Pete Rabbitt, kinesiology professor and advisor for the De Anza karate club, estimated that the club had 15 to 25 members before the pandemic. The number is now closer to five.

The karate club used to host seminars, tournaments and guest instructors. Now, a group of students practice in Rabbitt’s driveway on Saturday mornings, unable to do partner exercises due to social distancing rules.

“Doing it once a week, it turns into being a maintenance-type thing,” Rabbitt said. “Training outdoors has been challenging, on concrete or asphalt. And they’re at the whim of the weather.”

Rabbitt added that students are eager to learn despite the conditions.

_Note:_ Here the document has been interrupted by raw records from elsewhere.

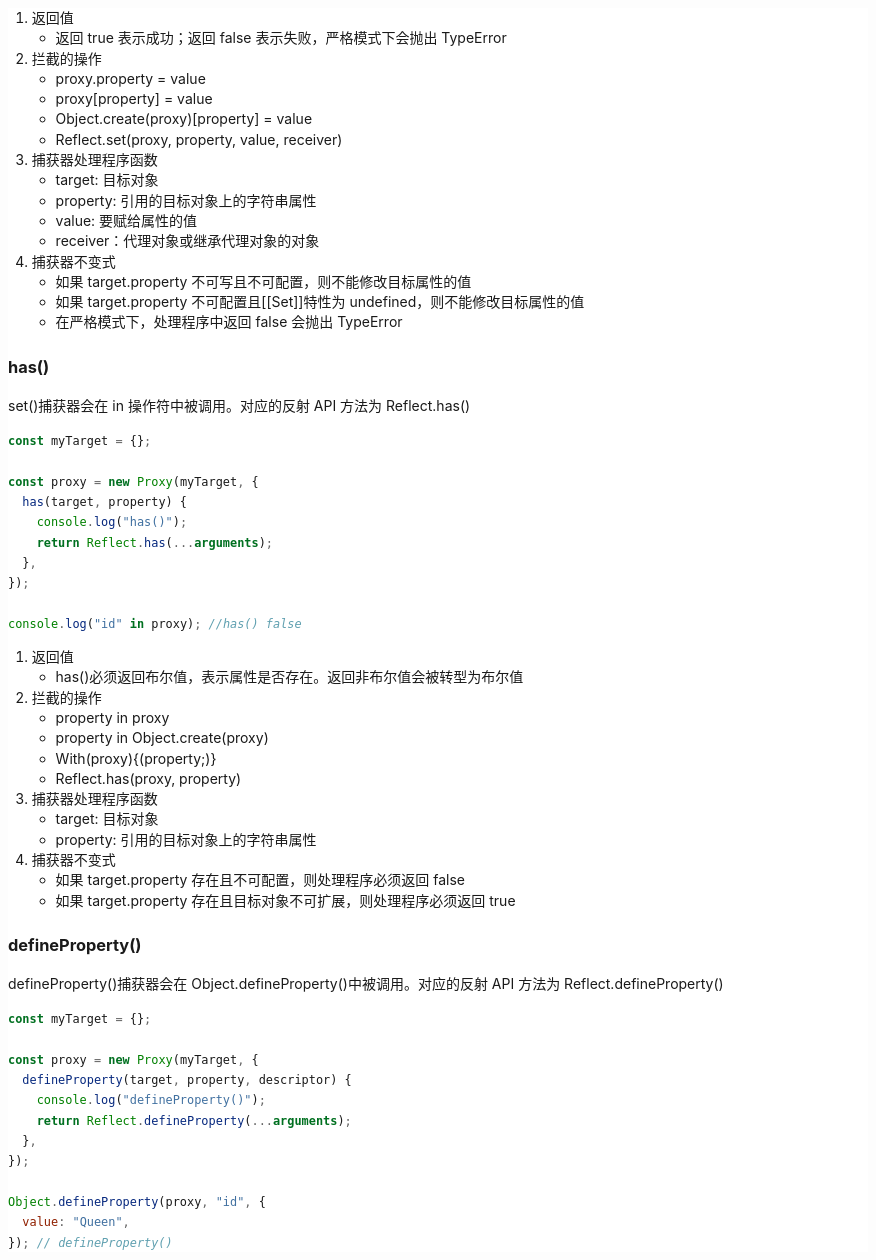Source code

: 1. 返回值
    - 返回 true 表示成功；返回 false 表示失败，严格模式下会抛出 TypeError
2. 拦截的操作
    - proxy.property = value
    - proxy[property] = value
    - Object.create(proxy)[property] = value
    - Reflect.set(proxy, property, value, receiver)
3. 捕获器处理程序函数
    - target: 目标对象
    - property: 引用的目标对象上的字符串属性
    - value: 要赋给属性的值
    - receiver：代理对象或继承代理对象的对象
4. 捕获器不变式
    - 如果 target.property 不可写且不可配置，则不能修改目标属性的值
    - 如果 target.property 不可配置且[[Set]]特性为 undefined，则不能修改目标属性的值
    - 在严格模式下，处理程序中返回 false 会抛出 TypeError

### has()

set()捕获器会在 in 操作符中被调用。对应的反射 API 方法为 Reflect.has()

```javascript
const myTarget = {};

const proxy = new Proxy(myTarget, {
  has(target, property) {
    console.log("has()");
    return Reflect.has(...arguments);
  },
});

console.log("id" in proxy); //has() false
```

1. 返回值
    - has()必须返回布尔值，表示属性是否存在。返回非布尔值会被转型为布尔值
2. 拦截的操作
    - property in proxy
    - property in Object.create(proxy)
    - With(proxy){(property;)}
    - Reflect.has(proxy, property)
3. 捕获器处理程序函数
    - target: 目标对象
    - property: 引用的目标对象上的字符串属性
4. 捕获器不变式
    - 如果 target.property 存在且不可配置，则处理程序必须返回 false
    - 如果 target.property 存在且目标对象不可扩展，则处理程序必须返回 true

### defineProperty()

defineProperty()捕获器会在 Object.defineProperty()中被调用。对应的反射 API 方法为 Reflect.defineProperty()

```javascript
const myTarget = {};

const proxy = new Proxy(myTarget, {
  defineProperty(target, property, descriptor) {
    console.log("defineProperty()");
    return Reflect.defineProperty(...arguments);
  },
});

Object.defineProperty(proxy, "id", {
  value: "Queen",
}); // defineProperty()

```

“They’re still so excited to be able to get out and train again,” Rabbitt said. “They’re willing to put up with whatever the weather’s offering.”

Other clubs are straining to increase student engagement. Brian Nguyen, president of the De Anza Dungeons and Dragons, is working on a club-wide online game.

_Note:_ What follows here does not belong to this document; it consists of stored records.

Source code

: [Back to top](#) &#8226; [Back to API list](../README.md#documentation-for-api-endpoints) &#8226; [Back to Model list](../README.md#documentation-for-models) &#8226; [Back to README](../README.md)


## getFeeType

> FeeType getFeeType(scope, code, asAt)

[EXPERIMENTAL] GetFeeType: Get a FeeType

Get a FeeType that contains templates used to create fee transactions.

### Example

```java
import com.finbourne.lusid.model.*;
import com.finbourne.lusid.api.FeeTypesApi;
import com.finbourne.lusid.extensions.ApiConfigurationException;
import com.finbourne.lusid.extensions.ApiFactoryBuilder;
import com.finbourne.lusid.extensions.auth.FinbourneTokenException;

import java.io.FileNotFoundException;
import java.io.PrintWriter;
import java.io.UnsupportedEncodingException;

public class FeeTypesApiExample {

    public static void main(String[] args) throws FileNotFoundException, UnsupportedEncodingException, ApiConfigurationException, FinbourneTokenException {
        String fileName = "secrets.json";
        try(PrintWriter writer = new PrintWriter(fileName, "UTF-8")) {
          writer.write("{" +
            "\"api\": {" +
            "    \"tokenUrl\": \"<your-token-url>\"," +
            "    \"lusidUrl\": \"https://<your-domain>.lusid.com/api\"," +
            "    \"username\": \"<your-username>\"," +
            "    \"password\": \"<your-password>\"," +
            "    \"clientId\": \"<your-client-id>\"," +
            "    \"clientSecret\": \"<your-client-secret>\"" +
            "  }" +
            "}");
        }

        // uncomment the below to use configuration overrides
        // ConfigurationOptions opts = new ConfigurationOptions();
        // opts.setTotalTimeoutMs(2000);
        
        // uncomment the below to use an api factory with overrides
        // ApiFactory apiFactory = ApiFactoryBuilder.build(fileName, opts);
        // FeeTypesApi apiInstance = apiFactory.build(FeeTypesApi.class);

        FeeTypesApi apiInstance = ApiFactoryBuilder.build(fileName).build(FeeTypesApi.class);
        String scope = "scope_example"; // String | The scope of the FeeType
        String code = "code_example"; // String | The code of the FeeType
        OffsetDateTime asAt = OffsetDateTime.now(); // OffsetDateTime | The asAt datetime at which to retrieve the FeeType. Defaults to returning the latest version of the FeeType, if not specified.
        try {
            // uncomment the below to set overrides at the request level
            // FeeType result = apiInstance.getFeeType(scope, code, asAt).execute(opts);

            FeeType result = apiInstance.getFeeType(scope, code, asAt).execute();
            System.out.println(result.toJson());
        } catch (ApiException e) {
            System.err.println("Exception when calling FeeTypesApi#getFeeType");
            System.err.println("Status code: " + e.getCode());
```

“I think the club’s previous president was more waiting for COVID to end,” said Nguyen, a 20-year-old computer science major. “Before COVID, we doubled down on real-life stuff. So (the online transition) was hard.”

The game will be run in a West March style, meaning that there is no regular group of players or scheduled time to play.

“We had to postpone it due to some pre-production errors,” Nguyen said. “Hopefully, it’s going to start soon.”

Nguyen said the club is taking a survey of those interested in the game and that it hopes for at least eight players.

Clubs have also found difficulty in maintaining their values.

“Maybe it was due to the pandemic,” said Sunnie Chen, president of De Anza’s chapter of Active Minds. “But we felt like the mission of the club was lost.”

Chen, a 22-year-old public policy major, said that Active Minds may use a hybrid model even after returning to campus.

“It forces you into the mindset (of) how you adapt to the online world,” Chen said. “And being able to shift your team’s perspective that you can also be successful during COVID.”